Nick and I first met on a wiki for a long-forgotten webtoon several years ago. I was, I believe, 13 at the time--possibly 12, but given the timeline, 13 seems a bit more probable, so it almost certainly would have been in 2006 (my birthday is fairly early in the year). We became fast friends, because I was too fucking stupid to see that he was a creepy bastard.
In retrospect, there were a number of red flags that I really wish I had noticed. He was always clingy towards me, and frequently brought up his creepy fetishes. But, again, I didn't really notice. (Gimme a break--I was 13 and stupid.)
We actually became close enough that we would write actual, physical letters to each other. I had--and continue to have--several penpals, and I trusted him enough to give him my mailing address. This was, obviously, a huge mistake. So was exchanging cell phone numbers with him. Say it with me: I WAS 13 AND STUPID.
Now, there's one thing that I must note: I never gave Nick my home phone number or my street address. (The latter is different from my mailing address--my podunk little town runs on the P.O. box system.) This will be important later on.

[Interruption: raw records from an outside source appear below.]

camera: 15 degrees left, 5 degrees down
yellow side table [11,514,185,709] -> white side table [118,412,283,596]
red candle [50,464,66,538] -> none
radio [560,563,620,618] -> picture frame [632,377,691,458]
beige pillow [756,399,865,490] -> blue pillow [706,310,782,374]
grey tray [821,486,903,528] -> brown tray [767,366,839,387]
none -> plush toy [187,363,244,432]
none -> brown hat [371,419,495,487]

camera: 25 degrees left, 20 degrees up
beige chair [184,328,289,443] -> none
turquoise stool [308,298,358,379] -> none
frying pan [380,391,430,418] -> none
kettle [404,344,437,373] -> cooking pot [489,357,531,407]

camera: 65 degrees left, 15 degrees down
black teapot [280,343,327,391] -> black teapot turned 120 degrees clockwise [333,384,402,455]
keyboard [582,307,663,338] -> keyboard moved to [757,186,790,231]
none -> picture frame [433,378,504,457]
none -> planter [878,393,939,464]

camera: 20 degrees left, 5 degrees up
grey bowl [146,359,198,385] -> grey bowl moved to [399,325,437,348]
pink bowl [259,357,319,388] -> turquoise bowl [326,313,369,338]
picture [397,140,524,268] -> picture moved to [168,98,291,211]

His behavior didn't truly start scaring me until sometime in 2008. I remember him comforting me after a falling-out with a friend, which occurred about midway through the summer, but I was already starting to get a bit weirded out by the guy at this point. I wish I could remember what the straw that broke the camel's back was, but I really don't. All I know is that at some point, I blocked him on every IM client I used at the time.
For the next few months, I kept my fears secret from my parents, out of (unfounded, thank God) concern that they would blame me for what had happened. I distinctly remember my mom telling me I'd received a letter from him in (I think) October of 2008, and I told her to throw it away, saying he had been a dick and we weren't friends anymore. (Technically true, I suppose, but reductive at best.) However, this cover was blown late in the year--at some point in either late November or December, he called my house.
As I mentioned before, I NEVER gave Nick my home phone number, so I was naturally terrified. Luckily, my mom managed to cover for me, and was able to hang up. He hasn't called back since, as far as I know.
Obviously, the whole story came spilling out then. I'm very, very fortunate that my parents have been loving and supportive throughout this whole trial.
I must admit that I did not completely cut off contact with Nick at first. In fact, my old Twitter shows that I still talked to him up until late August of 2009. (Dumb as fuck of me, I know.) None of what I said to him was pleasant. Here are a few notable tweets from that old account of mine.
http://i.imgur.com/MBoMGhi.png
Additionally, a (former) friend of mine by the name of Jessa--who I believe has been mentioned in this thread a few times--would try to organize "Anna Therapy", as she called it, in an attempt to make him less obsessed with me. This "therapy" consisted of MSN conversations between the three of us. Needless to say, it did absolutely nothing to help.
Fast-forward a bit, to 2011 and the infamous 789chan thread(s). This was where Maddi entered the picture--she had also been dealing with harrassment from Nick, and, if I recall correctly, may have been the OP of the initial thread. (She and I are actually pretty good friends these days, but that's irrelevant.) I also recall having to get my cell phone number changed roughly around the same time, since Nick would not stop texting me.
Another notable thing about 2011 is that I lost my virginity that year. Nick was insistent that this never actually happened and that I was lying about it. (When I came out as gay about a year and a half later, having realized that I wasn't actually attracted to men, he took that as "proof" that we hadn't "done stuff".) He began threatening to kill my then-boyfriend (who admittedly did egg Nick on a bit, though certainly not enough to earn death threats).
In general, Nick has not approved of any of my life decisions, such as starting college or dating people who aren't him. Hell, I'm pretty sure he didn't even want me to finish high school--I know he viewed dropping out as some sort of achievement, and I'm sure he was unhappy that I did, in fact, graduate.
I should also note that, fortunately, Nick has not attempted to contact me directly for a few years now. This is a small mercy, however, given that--as you all know, of course--he still tweets about me incessantly. I live in genuine fear that someday he'll try to contact me again, or worse, show up outside my house.
And that's the story from my end. I've probably forgotten a few things, but that's the general gist of it.